Trump congratulated Tsai for becoming the island’s president earlier this year. “During the discussion, they noted the close economic, political, and security ties exists (sic) between Taiwan and the United States,” Trump’s team said in a brief statement.

Other details about the call were not immediately available, but the move risks a diplomatic dispute with China, which considers Taiwan to be an ‘inalienable’ part its territory even though the island has governed itself since the end of the civil war in 1949.

“The Chinese leadership will see this as a highly provocative action, of historic proportions,” Evan Medeiros, the former former Asia director at the White House national security council, told the Financial Times.

Medeiros added: “Regardless if it was deliberate or accidental, this phone call will fundamentally change China’s perceptions of Trump’s strategic intentions for the negative. With this kind of move, Trump is setting a foundation of enduring mistrust and strategic competition for US-China relations.”

Friday’s conversation is believed to be the first between a U.S. president or president-elect and a leader of Taiwan since the United States cut diplomatic relations in 1979, when the American government recognized the People’s Republic of China to include Taiwan.

Ever since, the United States has maintained mostly low-level diplomatic contacts with Taiwan through a representative office in Taipei. China fiercely criticized the United States in early 2010 when it sold weapons to Taiwan, prompting China to suspend a number of military exchange programs.

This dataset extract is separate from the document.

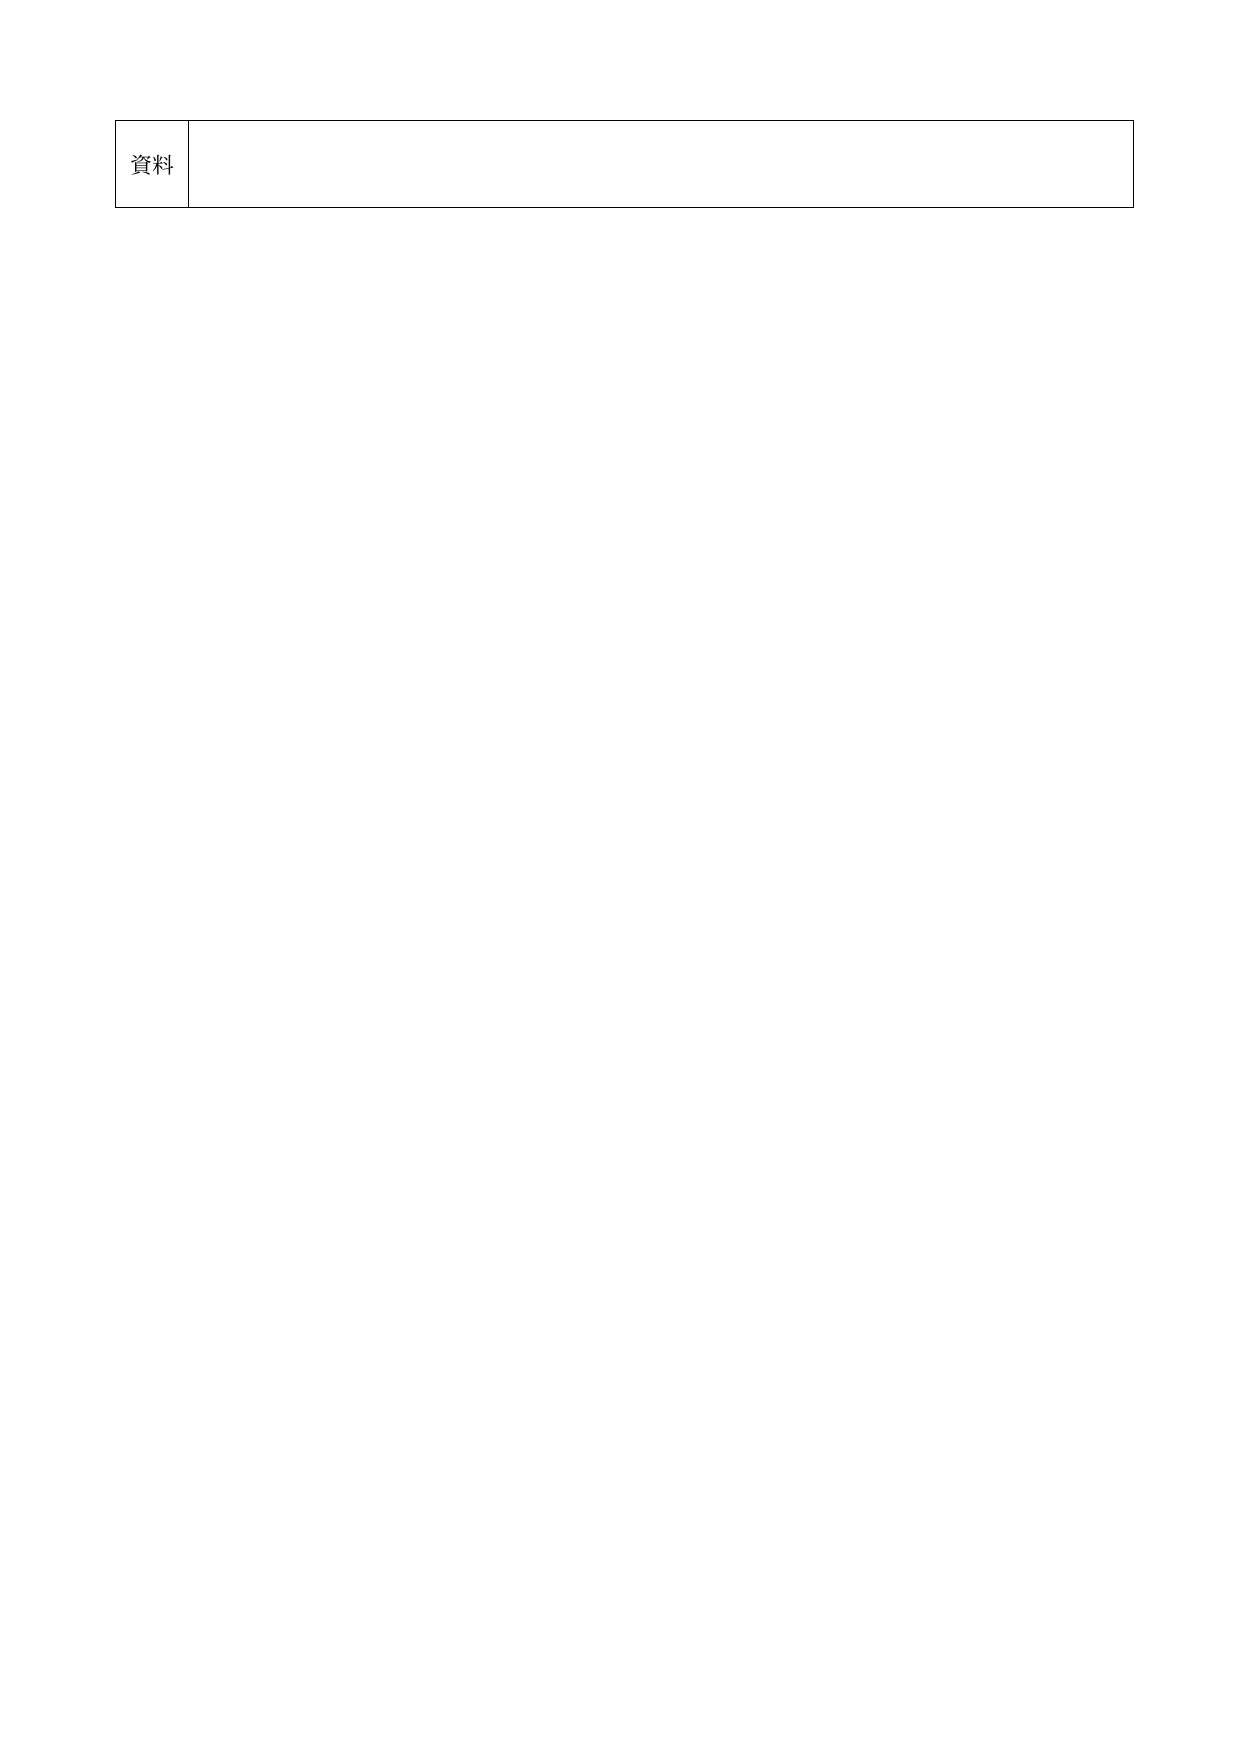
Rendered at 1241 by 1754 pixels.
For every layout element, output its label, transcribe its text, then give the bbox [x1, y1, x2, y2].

table_header 資料 [116, 121, 188, 207]
table_header [189, 121, 1133, 207]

In addition to the unexpected call, the Taipei Times reported that Idaho Republican Party Chairman Stephen Yates is scheduled to meet with President Tsai. Yates confirmed to BNO News that he will travel to Taiwan next week but said he did not know that the meeting with Tsai had been confirmed. He added that Trump’s call was a “courtesy, not a policy.”

China’s foreign ministry did not immediately return a request for comment, but several politicians were quick to question Trump’s move.

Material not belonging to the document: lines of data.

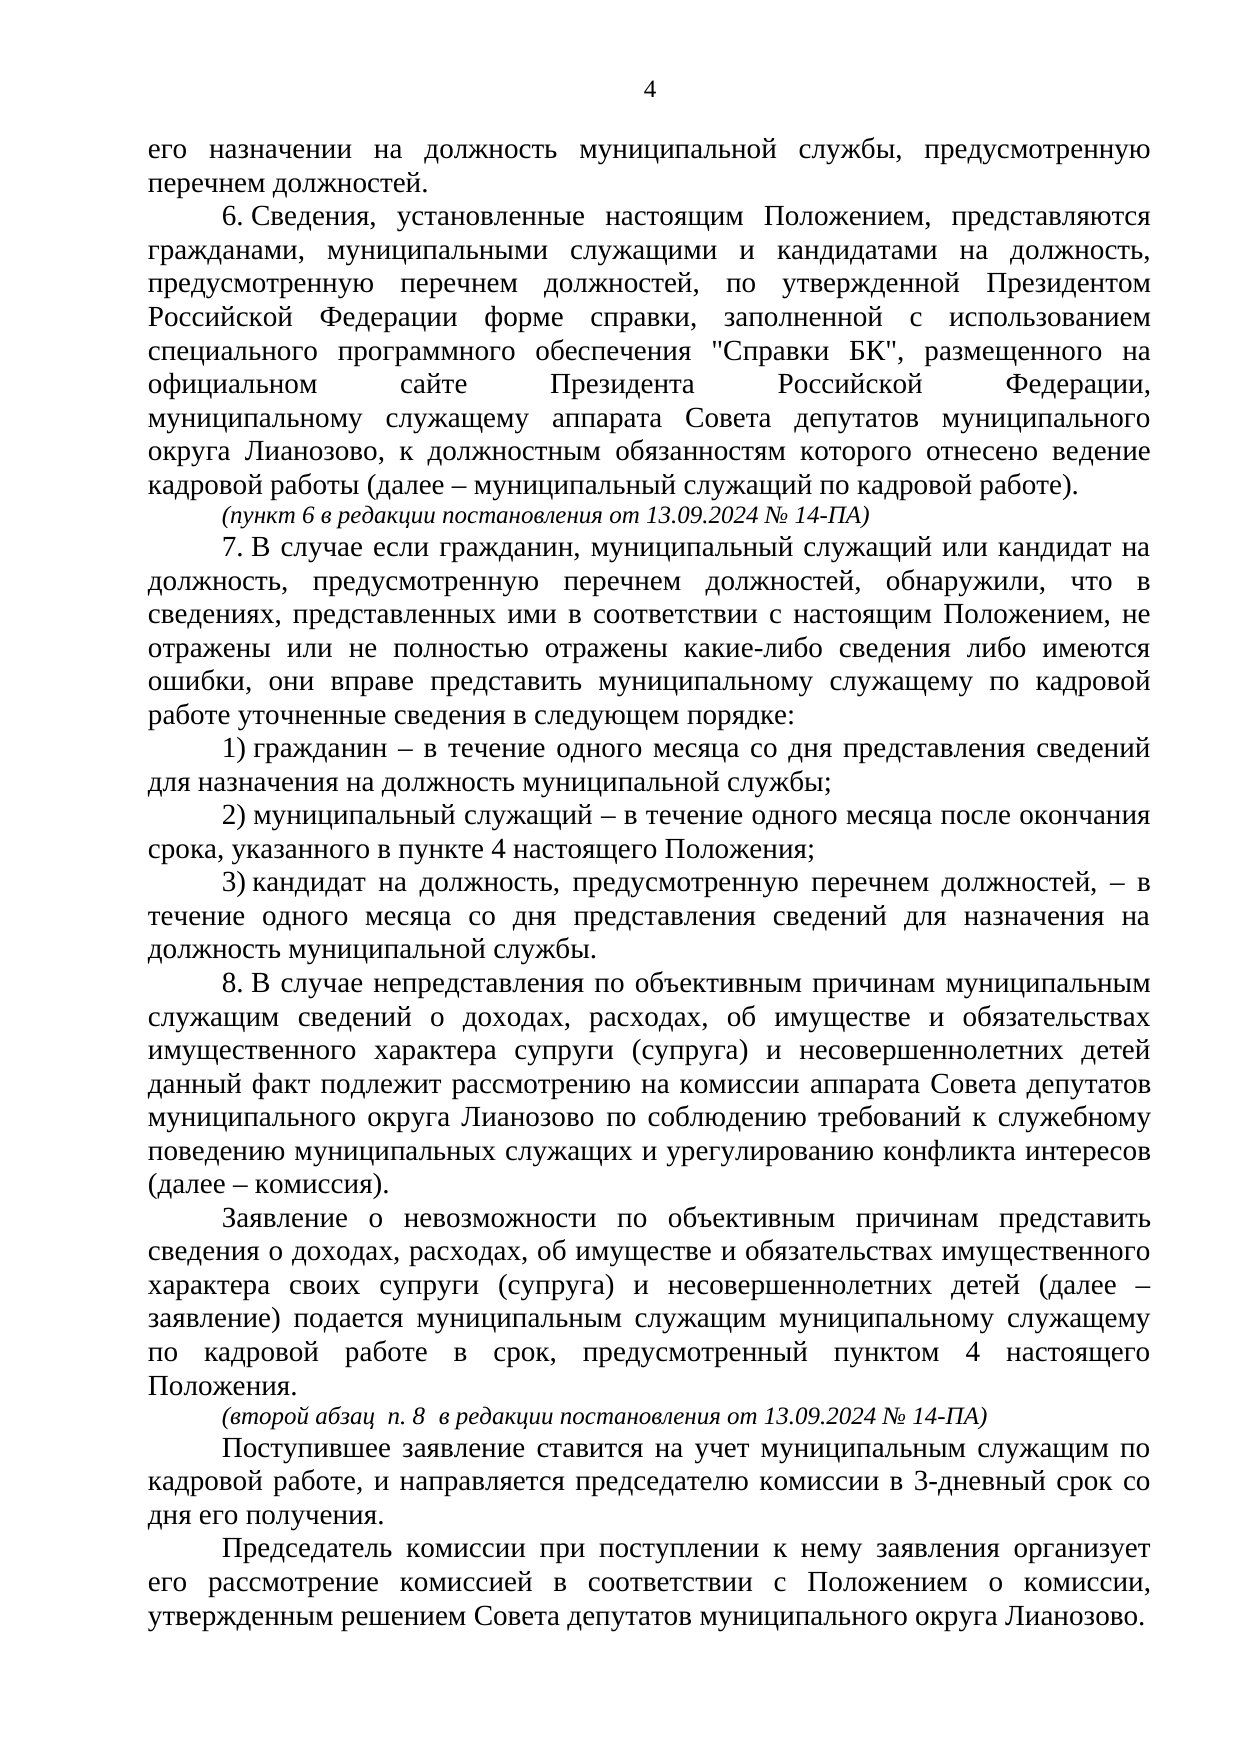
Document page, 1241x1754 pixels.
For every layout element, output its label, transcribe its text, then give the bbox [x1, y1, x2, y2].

text 7. В случае если гражданин, муниципальный служащий или кандидат на должность, предусмотренную перечнем должностей, обнаружили, что в сведениях, представленных ими в соответствии с настоящим Положением, не отражены или не полностью отражены какие-либо сведения либо имеются ошибки, они вправе представить муниципальному служащему по кадровой работе уточненные сведения в следующем порядке: [148, 529, 1152, 730]
text Поступившее заявление ставится на учет муниципальным служащим по кадровой работе, и направляется председателю комиссии в 3-дневный срок со дня его получения. [148, 1430, 1152, 1531]
text Заявление о невозможности по объективным причинам представить сведения о доходах, расходах, об имуществе и обязательствах имущественного характера своих супруги (супруга) и несовершеннолетних детей (далее – заявление) подается муниципальным служащим муниципальному служащему по кадровой работе в срок, предусмотренный пунктом 4 настоящего Положения. [148, 1200, 1152, 1401]
text 6. Сведения, установленные настоящим Положением, представляются гражданами, муниципальными служащими и кандидатами на должность, предусмотренную перечнем должностей, по утвержденной Президентом Российской Федерации форме справки, заполненной с использованием специального программного обеспечения "Справки БК", размещенного на официальном сайте Президента Российской Федерации, муниципальному служащему аппарата Совета депутатов муниципального округа Лианозово, к должностным обязанностям которого отнесено ведение кадровой работы (далее – муниципальный служащий по кадровой работе). [148, 198, 1152, 500]
text (второй абзац п. 8 в редакции постановления от 13.09.2024 № 14-ПА) [148, 1401, 1152, 1430]
text 2) муниципальный служащий – в течение одного месяца после окончания срока, указанного в пункте 4 настоящего Положения; [148, 797, 1152, 864]
text 3) кандидат на должность, предусмотренную перечнем должностей, – в течение одного месяца со дня представления сведений для назначения на должность муниципальной службы. [148, 864, 1152, 965]
text Председатель комиссии при поступлении к нему заявления организует его рассмотрение комиссией в соответствии с Положением о комиссии, утвержденным решением Совета депутатов муниципального округа Лианозово. [148, 1531, 1152, 1631]
text (пункт 6 в редакции постановления от 13.09.2024 № 14-ПА) [148, 500, 1152, 529]
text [148, 131, 1152, 198]
text 1) гражданин – в течение одного месяца со дня представления сведений для назначения на должность муниципальной службы; [148, 730, 1152, 797]
text 8. В случае непредставления по объективным причинам муниципальным служащим сведений о доходах, расходах, об имуществе и обязательствах имущественного характера супруги (супруга) и несовершеннолетних детей данный факт подлежит рассмотрению на комиссии аппарата Совета депутатов муниципального округа Лианозово по соблюдению требований к служебному поведению муниципальных служащих и урегулированию конфликта интересов (далее – комиссия). [148, 965, 1152, 1200]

Ari Fleischer tweeted that he wasn’t allowed to refer to the government “of” Taiwan when he served as White House press secretary under President George W. Bush. “In summit meetings with China, Chinese leaders began by asking [the president] to restate one-China policy. Trump is changing how we do business with China,” he said, adding: “China will go nuts.”

Earlier this week, Trump sparked anger in India after the Pakistani government released an unusual statement about Trump’s call with Pakistani Prime Minister Sharif. Trump was said to have praised the prime minister and offered to “play any role that you want me to play” to address outstanding issues.